How do you rate your present quality of life?

Graph: How the Middle Class Sees Their Lives

The report is full of other interesting data, and it’s worth a look.

Biography, History, Evidence

April 8, 2008
Posted by Jay Livingston

How can you account for the Obama effect, especially the enthusiasm he generates among the young? Accounting for the reaction against Obama and his supporters is it a bit easier. It’s that old parental ambivalence. We encourage our kids to be independent, but then we feel uneasy when they actually behave independently of us.

The New York Times has a front-page story today, “Obama’s Young Backers Twist Parents’ Arms.” The tone is ambivalent-affectionate – those gosh darned kids again.

Often, the reactions are nastier. Typically, they accuse the kids of not being independent enough; that is, the kids have become dependent and mindless followers, in a word (the word much favored by the anti-Obamists), a cult. From the left-hand side of the Times op-ed page, Paul Krugman points a finger and says that the Obama campaign is “dangerously close to becoming a cult of personality.” (Historical note: the phrase Krugman chooses for Obama came into currency when Khrushchev used it to refer to Stalin.)

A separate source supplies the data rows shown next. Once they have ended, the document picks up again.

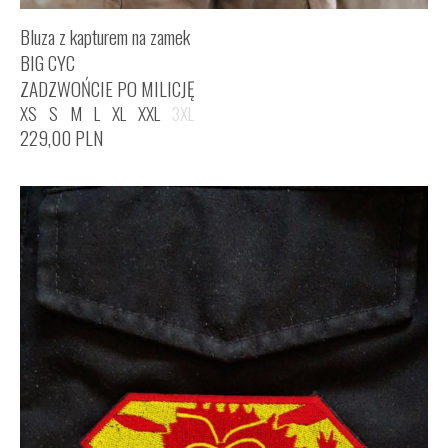
Bluza z kapturem na zamek
BIG CYC
ZADZWOŃCIE PO MILICJĘ
XS
S
M
L
XL
XXL
3XL
229,00
PLN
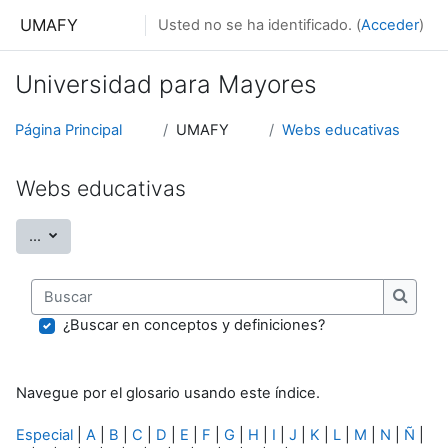
Salta al contenido principal
UMAFY
Usted no se ha identificado. (
Acceder
)
Universidad para Mayores
Página Principal
UMAFY
Webs educativas
Webs educativas
Exportar entradas
...
Buscar
Buscar
¿Buscar en conceptos y definiciones?
Navegue por el glosario usando este índice.
Especial
|
A
|
B
|
C
|
D
|
E
|
F
|
G
|
H
|
I
|
J
|
K
|
L
|
M
|
N
|
Ñ
|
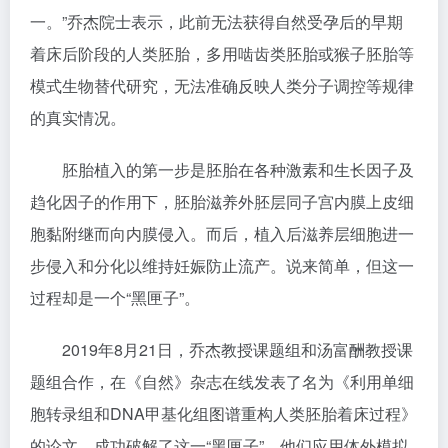
一。”乔杰院士表示，此前无法获得自然受孕后的早期
着床后阶段的人类胚胎，多用啮齿类胚胎或猴子胚胎等
模式生物替代研究，无法准确反映人类分子调控等规律
的真实情况。
胚胎植入的第一步是胚胎在各种激素和生长因子及
趋化因子的作用下，胚胎滋养外胚层同子宫内膜上皮细
胞黏附继而向内膜侵入。而后，植入后滋养层细胞进一
步侵入和分化以维持妊娠防止流产。说来简单，但这一
过程却是一个“黑匣子”。
2019年8月21日，乔杰教授课题组和汤富酬教授课
题组合作，在《自然》杂志在线发表了名为《利用单细
胞转录组和DNA甲基化组图谱重构人类胚胎着床过程》
的论文，成功破解了这一“黑匣子”。他们应用体外模拟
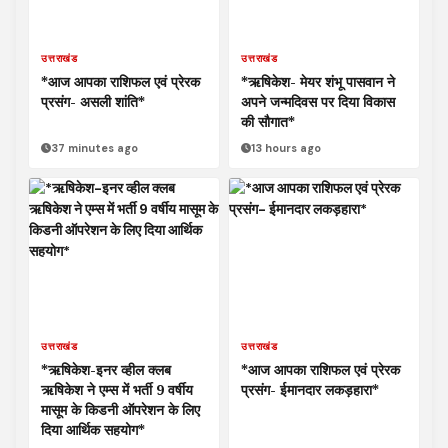
उत्तराखंड
उत्तराखंड
*आज आपका राशिफल एवं प्रेरक
*ऋषिकेश- मेयर शंभू पासवान ने
प्रसंग- असली शांति*
अपने जन्मदिवस पर दिया विकास
की सौगात*
37 minutes ago
13 hours ago
उत्तराखंड
उत्तराखंड
*ऋषिकेश-इनर व्हील क्लब
*आज आपका राशिफल एवं प्रेरक
ऋषिकेश ने एम्स में भर्ती 9 वर्षीय
प्रसंग- ईमानदार लकड़हारा*
मासूम के किडनी ऑपरेशन के लिए
दिया आर्थिक सहयोग*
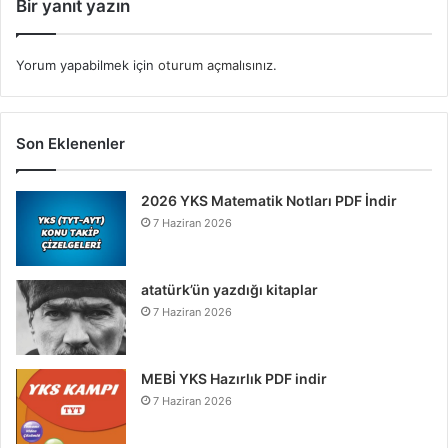
Bir yanıt yazın
Yorum yapabilmek için
oturum açmalısınız
.
Son Eklenenler
2026 YKS Matematik Notları PDF İndir
7 Haziran 2026
atatürk’ün yazdığı kitaplar
7 Haziran 2026
MEBİ YKS Hazırlık PDF indir
7 Haziran 2026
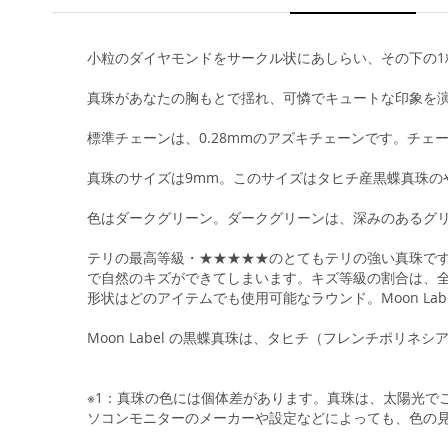
小粒のダイヤモンドをサークル状にあしらい、その下の
真珠があなたの胸もとで揺れ、可憐でキュートな印象を
標準チェーンは、0.28mmのアズキチェーンです。チ
真珠のサイズは9mm。このサイズはタヒチ産黒蝶真珠の
色はダークグリーン。ダークグリーンは、深みのあるグ
テリの最高等級・★★★★★のとてもテリの強い真珠で
で自然のキズができてしまいます。キズ等級の割合は、全
形状はどのアイテムでも使用可能なラウンド。Moon L
Moon Label の黒蝶真珠は、タヒチ（フレンチポリ
※1：真珠の色には個体差があります。真珠は、太陽光で
ソコンモニターのメーカーや設定などによっても、色の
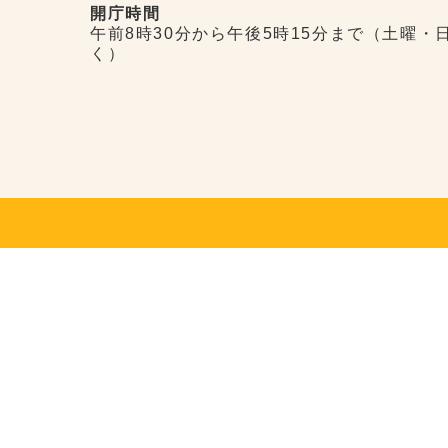
開庁時間
午前8時30分から午後5時15分まで（土曜・
く）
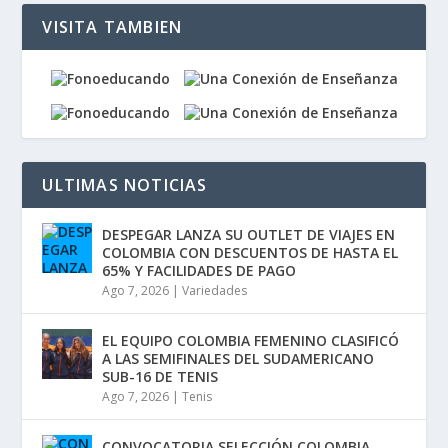
VISITA TAMBIEN
ULTIMAS NOTICIAS
DESPEGAR LANZA SU OUTLET DE VIAJES EN
COLOMBIA CON DESCUENTOS DE HASTA EL
65% Y FACILIDADES DE PAGO
Ago 7, 2026
|
Variedades
EL EQUIPO COLOMBIA FEMENINO CLASIFICÓ
A LAS SEMIFINALES DEL SUDAMERICANO
SUB-16 DE TENIS
Ago 7, 2026
|
Tenis
CONVOCATORIA SELECCIÓN COLOMBIA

On the right-hand side, David Brooks slips into a character so that he can dismiss Obama as “the Hopemeister” doing “schtick,” a “messiah” whose supporters are like Moonies: “soon they'll be selling flowers at airports and arranging mass weddings.” The “Yes We Can” video shows celebrities in “escalating states of righteousness and ecstasy.”

Joel Stein in the LA Times is worried that he felt moved by an Obama speech. “Did I want to be some dreamer hippie loser?” The title of his article is “The Cult of Obama.” That word again. Here’s Charles Krauthammer: “ABC's Jake Tapper notes the ‘Helter-Skelter cult-ish qualities’ of ‘Obama worshipers.’” (Historical note: Helter-Skelter is an allusion to mass-murderer Charles Manson.)

Stalin? Manson? I hadn’t realized how dangerous it is when young people get involved in mainstream politics. This is the Democratic party we’re talking about, not Lyndon LaRouche. And these are the same young people whose apolitical apathy scribblers – perhaps some of these very same scribblers – were wringing their hands about just a few years ago.

The Obama phenomenon is real, and of course it’s about Obama. But it’s also about the people supporting him. We need to look at the demographics. I don’t have the data, but it appears that the people Obama has energized are young middle-class whites, who have the luxury of idealism, and blacks of all social classes.

I also wonder if there is a generational factor, whether the historical circumstances and experiences count for much of the energy. C. Wright Mills said, sociology is about the link between biography and history. But I’m not sure how you get data to show how historical events affect people. We assume a connection. The conventional wisdom is that the Depression and World War II shaped the consciousness and behavior of “the Greatest Generation.” Stories of the 1960s feature the Pill, drugs , and Vietnam, though perhaps demographic facts – cohort size, suburbanization, economic prosperity, etc. – also counted for much.

What historical and demographic forces shape the consciousness of those who are now in their teens and twenties? We assume that 9/11 is important, but do we have any good evidence of how? The same goes for other obvious possible factors: Eight years of George W. Bush and five years (and counting) of Iraq and all the stains these have brought upon the idealized image Americans might have had about their country – Guantánamo, Abu Ghraib, “intelligence” (a.k.a. lies) about WMDs. Awareness of global warming. The widening gulf between the very rich and the rest of us. The Internet.

These are the sorts of things a David Brooks can toss off a 750-word column about before breakfast and not have to worry too much about systematic evidence (something like the first paragraph of this blog entry). But how do we do real research about the effects of unique historical events?